# Signals and Systems/Fourier Series

## The Fourier Series

The Fourier Series is a specialized tool that allows for any periodic signal (subject to certain conditions) to be decomposed into an infinite sum of everlasting sinusoids. This may not be obvious to many people, but it is demonstrable both mathematically and graphically. Practically, this allows the user of the Fourier Series to understand a periodic signal as the sum of various frequency components.

## Rectangular Series

The rectangular series represents a signal as a sum of sine and cosine terms. The type of sinusoids that a periodic signal can be decomposed into depends solely on the qualities of the periodic signal.

### Calculations

If we have a function f(x), that is periodic with a period of 2L, we can decompose it into a sum of sine and cosine functions as such:

$f(x) = \frac{1}{2}a_0 + \sum_{n=1}^\infty\left[a_n\cos\left( \frac{n \pi x}{L} \right)+b_n\sin\left( \frac{n \pi x}{L} \right)\right]$

The coefficients, a and b can be found using the following integrals:

$a_n = \frac{1}{L}\int_{-L}^L f(x)\cos \left( \frac{n \pi x}{L} \right)\,dx$
$b_n = \frac{1}{L}\int_{-L}^L f(x)\sin \left( \frac{n \pi x}{L} \right)\,dx$

"n" is an integer variable. It can assume positive integer numbers (1, 2, 3, etc...). Each value of n corresponds to values for A and B. The sinusoids with magnitudes A and B are called harmonics. Using Fourier representation, a harmonic is an atomic (indivisible) component of the signal, and is said to be orthogonal.

__Provided records__

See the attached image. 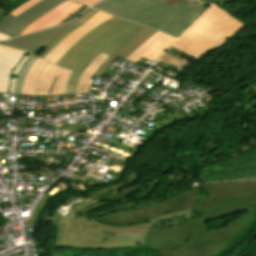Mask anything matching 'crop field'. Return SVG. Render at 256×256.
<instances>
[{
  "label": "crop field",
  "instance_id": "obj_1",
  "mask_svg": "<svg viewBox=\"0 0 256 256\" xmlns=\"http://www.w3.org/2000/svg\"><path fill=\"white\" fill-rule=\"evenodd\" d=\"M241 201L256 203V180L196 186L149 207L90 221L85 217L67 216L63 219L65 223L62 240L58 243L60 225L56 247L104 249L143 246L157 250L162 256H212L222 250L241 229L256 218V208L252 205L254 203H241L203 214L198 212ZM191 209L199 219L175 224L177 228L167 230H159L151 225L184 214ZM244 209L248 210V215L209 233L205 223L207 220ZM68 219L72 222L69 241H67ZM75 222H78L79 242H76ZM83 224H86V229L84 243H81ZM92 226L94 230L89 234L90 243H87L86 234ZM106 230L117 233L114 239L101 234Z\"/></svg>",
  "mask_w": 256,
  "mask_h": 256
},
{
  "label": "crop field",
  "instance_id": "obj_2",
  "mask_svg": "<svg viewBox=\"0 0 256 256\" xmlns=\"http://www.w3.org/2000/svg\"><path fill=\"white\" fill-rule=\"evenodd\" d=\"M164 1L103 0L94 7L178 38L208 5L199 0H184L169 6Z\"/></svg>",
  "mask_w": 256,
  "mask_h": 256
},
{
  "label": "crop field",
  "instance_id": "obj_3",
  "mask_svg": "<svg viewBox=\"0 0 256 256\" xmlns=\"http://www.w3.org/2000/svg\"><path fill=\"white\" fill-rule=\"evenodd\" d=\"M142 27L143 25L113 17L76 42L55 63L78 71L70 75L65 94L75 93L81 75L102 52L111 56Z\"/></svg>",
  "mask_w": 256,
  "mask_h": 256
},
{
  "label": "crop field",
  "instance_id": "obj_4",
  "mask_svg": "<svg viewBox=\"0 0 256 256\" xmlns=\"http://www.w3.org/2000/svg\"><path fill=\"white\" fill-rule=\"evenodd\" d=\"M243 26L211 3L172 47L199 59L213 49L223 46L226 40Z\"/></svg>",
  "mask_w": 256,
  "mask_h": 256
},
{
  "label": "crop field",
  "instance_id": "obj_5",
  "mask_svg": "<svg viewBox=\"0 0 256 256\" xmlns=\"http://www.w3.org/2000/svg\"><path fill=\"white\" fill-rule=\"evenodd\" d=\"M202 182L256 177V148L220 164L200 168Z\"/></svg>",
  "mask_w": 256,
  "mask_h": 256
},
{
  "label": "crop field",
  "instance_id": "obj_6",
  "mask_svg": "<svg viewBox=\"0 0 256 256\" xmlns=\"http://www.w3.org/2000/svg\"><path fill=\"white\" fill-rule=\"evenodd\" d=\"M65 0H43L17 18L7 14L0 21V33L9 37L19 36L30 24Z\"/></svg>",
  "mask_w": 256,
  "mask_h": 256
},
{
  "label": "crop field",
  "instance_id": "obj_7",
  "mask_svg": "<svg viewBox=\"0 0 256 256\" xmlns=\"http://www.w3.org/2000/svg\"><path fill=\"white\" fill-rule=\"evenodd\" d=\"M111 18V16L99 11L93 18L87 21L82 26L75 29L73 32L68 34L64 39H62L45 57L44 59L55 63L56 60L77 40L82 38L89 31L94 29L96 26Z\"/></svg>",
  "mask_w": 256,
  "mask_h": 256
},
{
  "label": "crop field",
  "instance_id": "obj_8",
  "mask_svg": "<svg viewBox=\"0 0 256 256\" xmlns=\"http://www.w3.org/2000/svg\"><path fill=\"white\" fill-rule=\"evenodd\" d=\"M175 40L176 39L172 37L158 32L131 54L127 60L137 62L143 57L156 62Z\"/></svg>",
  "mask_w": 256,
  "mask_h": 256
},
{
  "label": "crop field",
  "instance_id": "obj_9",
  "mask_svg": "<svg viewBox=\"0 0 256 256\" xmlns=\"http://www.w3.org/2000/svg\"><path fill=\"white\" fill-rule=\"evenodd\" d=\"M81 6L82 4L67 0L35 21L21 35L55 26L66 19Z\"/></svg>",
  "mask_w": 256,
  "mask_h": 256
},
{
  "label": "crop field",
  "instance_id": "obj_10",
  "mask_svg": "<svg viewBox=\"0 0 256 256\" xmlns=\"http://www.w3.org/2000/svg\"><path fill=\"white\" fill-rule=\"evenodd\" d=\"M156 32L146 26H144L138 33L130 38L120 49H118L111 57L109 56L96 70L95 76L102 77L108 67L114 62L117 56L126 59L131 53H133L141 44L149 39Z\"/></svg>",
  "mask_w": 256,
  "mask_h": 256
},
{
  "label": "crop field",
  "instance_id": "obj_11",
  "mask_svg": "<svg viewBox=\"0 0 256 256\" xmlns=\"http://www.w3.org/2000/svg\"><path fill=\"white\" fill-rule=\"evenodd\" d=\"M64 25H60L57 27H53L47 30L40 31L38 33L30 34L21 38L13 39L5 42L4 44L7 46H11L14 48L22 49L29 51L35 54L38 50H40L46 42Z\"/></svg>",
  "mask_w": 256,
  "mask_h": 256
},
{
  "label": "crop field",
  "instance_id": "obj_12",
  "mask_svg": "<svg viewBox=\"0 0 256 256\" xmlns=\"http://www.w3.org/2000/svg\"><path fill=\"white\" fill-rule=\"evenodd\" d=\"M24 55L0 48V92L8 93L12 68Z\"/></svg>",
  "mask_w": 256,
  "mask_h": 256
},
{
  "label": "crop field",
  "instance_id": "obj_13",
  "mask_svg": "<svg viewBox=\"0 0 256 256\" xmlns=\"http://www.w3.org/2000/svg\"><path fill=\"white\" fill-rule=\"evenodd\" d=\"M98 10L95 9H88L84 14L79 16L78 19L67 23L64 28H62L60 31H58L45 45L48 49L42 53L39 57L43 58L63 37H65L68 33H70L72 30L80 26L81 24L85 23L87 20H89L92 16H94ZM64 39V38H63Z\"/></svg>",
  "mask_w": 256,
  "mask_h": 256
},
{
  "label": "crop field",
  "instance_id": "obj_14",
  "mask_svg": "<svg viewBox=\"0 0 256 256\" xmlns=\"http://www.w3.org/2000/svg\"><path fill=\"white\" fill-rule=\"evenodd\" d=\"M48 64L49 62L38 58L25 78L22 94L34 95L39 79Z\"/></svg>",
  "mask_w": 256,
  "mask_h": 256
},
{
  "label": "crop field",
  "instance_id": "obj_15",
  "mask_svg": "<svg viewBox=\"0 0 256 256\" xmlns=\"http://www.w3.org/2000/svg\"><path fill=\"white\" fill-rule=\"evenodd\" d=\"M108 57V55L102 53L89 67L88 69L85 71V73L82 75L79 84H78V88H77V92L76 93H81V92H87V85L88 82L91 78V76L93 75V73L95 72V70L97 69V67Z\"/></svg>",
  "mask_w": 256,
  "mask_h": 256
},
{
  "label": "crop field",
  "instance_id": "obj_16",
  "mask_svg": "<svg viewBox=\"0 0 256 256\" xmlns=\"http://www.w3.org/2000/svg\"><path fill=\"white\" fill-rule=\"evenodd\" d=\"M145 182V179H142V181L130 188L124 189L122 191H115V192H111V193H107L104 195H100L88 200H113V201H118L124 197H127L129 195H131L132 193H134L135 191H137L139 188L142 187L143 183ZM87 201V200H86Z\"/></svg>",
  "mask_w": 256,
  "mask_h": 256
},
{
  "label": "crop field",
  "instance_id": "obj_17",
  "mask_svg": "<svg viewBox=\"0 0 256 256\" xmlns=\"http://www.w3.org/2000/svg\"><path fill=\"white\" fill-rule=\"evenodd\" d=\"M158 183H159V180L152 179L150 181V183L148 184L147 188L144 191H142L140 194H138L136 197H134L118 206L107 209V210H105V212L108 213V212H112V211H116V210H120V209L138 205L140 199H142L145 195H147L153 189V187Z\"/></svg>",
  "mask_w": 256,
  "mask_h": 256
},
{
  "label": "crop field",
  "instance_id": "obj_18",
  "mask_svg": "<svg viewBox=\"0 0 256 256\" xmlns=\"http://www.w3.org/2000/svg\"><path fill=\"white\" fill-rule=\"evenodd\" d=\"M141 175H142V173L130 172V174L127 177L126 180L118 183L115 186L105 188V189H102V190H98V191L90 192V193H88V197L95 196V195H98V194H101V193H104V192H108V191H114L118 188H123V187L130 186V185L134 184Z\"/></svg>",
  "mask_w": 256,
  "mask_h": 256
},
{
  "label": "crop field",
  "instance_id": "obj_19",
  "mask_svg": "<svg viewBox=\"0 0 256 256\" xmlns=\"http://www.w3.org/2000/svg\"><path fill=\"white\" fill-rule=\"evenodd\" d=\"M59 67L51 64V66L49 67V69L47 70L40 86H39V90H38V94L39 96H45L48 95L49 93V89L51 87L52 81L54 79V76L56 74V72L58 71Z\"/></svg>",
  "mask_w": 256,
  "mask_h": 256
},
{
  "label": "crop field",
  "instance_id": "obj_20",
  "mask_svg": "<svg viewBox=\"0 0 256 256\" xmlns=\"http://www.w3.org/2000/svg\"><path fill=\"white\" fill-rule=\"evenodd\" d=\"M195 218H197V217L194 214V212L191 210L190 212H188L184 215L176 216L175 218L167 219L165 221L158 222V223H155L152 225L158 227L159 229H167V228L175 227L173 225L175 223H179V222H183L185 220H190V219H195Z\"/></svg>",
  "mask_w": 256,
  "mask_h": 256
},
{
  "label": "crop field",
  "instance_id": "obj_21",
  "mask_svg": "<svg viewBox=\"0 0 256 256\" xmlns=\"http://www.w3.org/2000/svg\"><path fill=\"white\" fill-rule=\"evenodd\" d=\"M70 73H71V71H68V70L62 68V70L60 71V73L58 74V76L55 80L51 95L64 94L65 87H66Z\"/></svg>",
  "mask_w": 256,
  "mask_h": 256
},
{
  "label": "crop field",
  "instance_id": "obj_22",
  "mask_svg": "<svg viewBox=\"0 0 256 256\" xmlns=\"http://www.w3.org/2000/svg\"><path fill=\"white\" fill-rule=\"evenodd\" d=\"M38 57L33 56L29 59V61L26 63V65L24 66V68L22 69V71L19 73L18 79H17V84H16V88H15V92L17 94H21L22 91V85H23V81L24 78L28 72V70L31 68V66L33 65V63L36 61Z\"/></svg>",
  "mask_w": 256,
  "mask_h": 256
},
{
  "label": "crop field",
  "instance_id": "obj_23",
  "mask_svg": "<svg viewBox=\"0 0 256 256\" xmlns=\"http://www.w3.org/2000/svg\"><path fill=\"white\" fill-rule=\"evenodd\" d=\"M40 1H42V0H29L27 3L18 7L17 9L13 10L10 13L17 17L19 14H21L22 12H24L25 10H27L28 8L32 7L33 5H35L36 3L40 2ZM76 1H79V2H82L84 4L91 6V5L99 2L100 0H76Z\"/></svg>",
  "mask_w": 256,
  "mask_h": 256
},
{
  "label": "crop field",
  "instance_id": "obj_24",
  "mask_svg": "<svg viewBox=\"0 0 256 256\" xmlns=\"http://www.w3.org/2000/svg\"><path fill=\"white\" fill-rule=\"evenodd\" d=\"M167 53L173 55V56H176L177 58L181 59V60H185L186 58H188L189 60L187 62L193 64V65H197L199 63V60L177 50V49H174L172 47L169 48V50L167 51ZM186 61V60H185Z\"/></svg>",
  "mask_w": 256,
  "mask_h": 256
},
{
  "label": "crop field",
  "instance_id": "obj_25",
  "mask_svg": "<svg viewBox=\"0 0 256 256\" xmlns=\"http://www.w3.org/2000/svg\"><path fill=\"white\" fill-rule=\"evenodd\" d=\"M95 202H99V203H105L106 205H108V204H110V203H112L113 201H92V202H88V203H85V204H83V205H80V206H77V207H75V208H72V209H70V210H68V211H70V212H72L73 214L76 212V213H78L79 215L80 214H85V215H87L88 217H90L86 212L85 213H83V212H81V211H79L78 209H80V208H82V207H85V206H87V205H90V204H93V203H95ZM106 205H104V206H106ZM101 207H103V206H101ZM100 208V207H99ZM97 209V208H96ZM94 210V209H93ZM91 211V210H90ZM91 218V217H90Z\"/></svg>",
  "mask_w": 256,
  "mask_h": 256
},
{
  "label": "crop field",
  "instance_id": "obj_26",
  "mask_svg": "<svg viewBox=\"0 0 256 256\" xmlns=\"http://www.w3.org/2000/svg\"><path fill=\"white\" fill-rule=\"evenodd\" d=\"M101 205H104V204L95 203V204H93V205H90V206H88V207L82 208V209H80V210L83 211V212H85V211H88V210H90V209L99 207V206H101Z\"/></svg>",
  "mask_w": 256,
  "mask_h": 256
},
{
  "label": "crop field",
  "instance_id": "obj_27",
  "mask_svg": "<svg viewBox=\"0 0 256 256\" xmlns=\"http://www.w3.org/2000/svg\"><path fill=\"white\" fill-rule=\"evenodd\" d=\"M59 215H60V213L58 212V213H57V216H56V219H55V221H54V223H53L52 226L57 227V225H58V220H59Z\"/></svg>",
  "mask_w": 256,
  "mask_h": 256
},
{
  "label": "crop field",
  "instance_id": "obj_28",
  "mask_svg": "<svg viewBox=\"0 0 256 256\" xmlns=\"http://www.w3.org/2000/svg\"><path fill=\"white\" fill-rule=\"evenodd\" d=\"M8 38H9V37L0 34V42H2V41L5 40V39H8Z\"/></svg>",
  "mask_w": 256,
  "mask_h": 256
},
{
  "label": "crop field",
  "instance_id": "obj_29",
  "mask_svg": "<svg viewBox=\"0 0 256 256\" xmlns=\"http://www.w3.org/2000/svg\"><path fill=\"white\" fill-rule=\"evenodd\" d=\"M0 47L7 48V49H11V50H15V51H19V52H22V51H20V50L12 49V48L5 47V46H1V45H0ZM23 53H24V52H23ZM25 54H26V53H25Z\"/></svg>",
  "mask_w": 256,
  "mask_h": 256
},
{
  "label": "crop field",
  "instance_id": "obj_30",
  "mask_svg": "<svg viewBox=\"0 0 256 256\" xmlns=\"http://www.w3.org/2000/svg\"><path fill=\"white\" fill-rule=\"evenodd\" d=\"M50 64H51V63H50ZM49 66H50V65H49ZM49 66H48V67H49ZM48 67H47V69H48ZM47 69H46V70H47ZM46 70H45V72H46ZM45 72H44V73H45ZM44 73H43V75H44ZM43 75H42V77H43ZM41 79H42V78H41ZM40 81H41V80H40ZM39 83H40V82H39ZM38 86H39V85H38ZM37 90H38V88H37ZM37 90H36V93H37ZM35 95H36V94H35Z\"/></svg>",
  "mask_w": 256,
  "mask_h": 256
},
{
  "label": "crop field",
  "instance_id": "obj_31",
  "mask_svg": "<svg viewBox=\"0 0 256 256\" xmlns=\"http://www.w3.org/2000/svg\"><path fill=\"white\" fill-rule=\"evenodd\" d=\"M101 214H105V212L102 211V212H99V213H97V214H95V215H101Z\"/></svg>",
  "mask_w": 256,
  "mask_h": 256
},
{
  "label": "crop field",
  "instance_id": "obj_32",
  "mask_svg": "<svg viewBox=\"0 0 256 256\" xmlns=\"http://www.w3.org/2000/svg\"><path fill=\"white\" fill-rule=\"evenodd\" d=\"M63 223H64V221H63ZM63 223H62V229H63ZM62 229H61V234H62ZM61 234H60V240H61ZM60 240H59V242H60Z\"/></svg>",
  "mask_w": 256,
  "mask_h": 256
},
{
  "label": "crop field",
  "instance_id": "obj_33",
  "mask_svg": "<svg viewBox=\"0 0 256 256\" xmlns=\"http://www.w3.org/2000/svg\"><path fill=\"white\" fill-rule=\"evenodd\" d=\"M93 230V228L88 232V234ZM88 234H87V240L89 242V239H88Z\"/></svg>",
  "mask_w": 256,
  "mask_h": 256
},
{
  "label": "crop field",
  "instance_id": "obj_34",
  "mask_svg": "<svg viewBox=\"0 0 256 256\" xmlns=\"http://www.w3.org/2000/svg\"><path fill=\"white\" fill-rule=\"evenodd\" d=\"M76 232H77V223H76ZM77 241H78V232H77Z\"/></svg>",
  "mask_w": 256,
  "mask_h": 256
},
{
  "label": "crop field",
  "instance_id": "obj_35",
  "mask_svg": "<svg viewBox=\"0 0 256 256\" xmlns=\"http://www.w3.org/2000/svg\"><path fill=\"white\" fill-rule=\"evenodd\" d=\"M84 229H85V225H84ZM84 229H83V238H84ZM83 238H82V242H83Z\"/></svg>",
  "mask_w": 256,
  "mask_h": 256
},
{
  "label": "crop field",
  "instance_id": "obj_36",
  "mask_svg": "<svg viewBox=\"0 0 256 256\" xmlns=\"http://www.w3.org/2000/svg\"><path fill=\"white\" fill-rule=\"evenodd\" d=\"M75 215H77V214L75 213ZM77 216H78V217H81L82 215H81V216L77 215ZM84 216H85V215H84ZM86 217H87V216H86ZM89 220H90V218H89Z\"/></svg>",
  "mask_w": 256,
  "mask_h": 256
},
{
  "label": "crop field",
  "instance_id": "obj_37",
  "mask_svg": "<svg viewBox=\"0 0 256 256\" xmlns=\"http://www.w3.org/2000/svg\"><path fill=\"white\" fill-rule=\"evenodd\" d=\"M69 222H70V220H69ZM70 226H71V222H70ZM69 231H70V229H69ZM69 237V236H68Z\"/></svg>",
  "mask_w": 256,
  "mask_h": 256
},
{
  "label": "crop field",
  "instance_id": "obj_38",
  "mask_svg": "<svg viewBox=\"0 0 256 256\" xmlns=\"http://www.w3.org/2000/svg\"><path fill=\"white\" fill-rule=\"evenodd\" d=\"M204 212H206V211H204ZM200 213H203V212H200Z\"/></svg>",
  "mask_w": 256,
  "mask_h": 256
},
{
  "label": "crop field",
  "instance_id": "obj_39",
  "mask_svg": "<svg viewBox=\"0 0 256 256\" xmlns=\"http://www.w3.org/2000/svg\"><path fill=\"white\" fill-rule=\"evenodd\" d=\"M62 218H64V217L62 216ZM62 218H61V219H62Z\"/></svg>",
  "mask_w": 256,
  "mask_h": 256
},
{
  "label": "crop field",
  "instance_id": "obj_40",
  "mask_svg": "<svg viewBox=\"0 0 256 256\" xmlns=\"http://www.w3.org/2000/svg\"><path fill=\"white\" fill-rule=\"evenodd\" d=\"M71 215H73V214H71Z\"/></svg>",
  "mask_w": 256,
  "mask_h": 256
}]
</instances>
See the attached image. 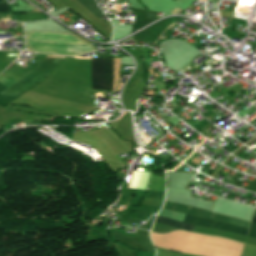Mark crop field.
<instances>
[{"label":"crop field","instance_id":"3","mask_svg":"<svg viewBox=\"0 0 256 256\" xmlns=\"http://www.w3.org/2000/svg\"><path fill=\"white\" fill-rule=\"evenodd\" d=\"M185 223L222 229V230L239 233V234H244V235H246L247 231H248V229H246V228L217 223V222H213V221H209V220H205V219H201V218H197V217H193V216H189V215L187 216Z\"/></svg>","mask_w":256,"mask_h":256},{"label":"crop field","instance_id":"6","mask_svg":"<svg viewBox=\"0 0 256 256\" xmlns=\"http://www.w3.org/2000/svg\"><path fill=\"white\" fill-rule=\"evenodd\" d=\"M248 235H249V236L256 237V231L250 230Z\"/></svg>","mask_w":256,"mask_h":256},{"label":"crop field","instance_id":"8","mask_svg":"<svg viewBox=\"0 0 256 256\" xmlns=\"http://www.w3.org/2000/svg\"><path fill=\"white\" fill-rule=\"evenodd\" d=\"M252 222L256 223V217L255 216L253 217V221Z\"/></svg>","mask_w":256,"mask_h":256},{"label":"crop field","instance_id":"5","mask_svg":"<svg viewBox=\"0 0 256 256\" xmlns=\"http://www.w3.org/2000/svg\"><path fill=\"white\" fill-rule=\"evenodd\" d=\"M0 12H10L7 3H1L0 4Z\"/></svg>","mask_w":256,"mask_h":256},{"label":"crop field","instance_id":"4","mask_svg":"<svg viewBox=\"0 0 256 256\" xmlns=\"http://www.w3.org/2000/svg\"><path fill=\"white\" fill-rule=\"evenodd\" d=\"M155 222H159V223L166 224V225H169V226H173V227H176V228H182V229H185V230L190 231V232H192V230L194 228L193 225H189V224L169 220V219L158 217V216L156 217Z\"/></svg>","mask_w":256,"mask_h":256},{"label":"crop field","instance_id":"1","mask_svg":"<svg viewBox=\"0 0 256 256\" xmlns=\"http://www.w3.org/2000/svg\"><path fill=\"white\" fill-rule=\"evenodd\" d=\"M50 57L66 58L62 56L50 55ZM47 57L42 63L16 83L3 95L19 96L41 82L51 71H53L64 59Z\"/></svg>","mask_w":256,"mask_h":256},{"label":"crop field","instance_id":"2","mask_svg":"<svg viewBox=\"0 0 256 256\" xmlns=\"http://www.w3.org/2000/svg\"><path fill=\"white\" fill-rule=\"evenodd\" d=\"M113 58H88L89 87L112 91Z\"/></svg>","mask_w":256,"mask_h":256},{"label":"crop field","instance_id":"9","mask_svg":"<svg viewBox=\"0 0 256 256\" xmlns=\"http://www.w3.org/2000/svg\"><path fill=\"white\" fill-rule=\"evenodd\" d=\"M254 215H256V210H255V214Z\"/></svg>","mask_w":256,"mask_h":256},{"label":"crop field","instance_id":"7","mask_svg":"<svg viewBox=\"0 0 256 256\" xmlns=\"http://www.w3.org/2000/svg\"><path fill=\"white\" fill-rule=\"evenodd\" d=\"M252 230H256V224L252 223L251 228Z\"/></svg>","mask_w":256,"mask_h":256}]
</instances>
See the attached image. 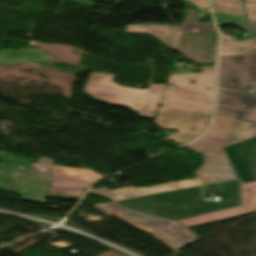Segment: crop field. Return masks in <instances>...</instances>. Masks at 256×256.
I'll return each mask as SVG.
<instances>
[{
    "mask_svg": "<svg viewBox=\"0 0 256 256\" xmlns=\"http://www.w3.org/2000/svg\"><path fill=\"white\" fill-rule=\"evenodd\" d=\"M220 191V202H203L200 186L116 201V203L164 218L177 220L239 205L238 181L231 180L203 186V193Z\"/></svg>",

__Task instructions__
1 – Sum up the Fourier series passage in two sentences.
2 – Please give the stretch of the Fourier series passage from "## The Fourier" through "the periodic signal." again, updating "periodic signal" to "repeating signal".
The records play no part in this work.

__Final results__
1 – The Fourier Series lets any periodic signal, subject to certain conditions, be decomposed into an infinite sum of everlasting sinusoids, so the signal can be understood as a sum of frequency components. In the rectangular series, a function with period 2L is written as a sum of sine and cosine terms whose coefficients a and b are found with integrals, and each positive integer n gives a harmonic, an indivisible and orthogonal component of the signal.

2 –
## The Fourier Series

The Fourier Series is a specialized tool that allows for any repeating signal (subject to certain conditions) to be decomposed into an infinite sum of everlasting sinusoids. This may not be obvious to many people, but it is demonstrable both mathematically and graphically. Practically, this allows the user of the Fourier Series to understand a repeating signal as the sum of various frequency components.

## Rectangular Series

The rectangular series represents a signal as a sum of sine and cosine terms. The type of sinusoids that a repeating signal can be decomposed into depends solely on the qualities of the repeating signal.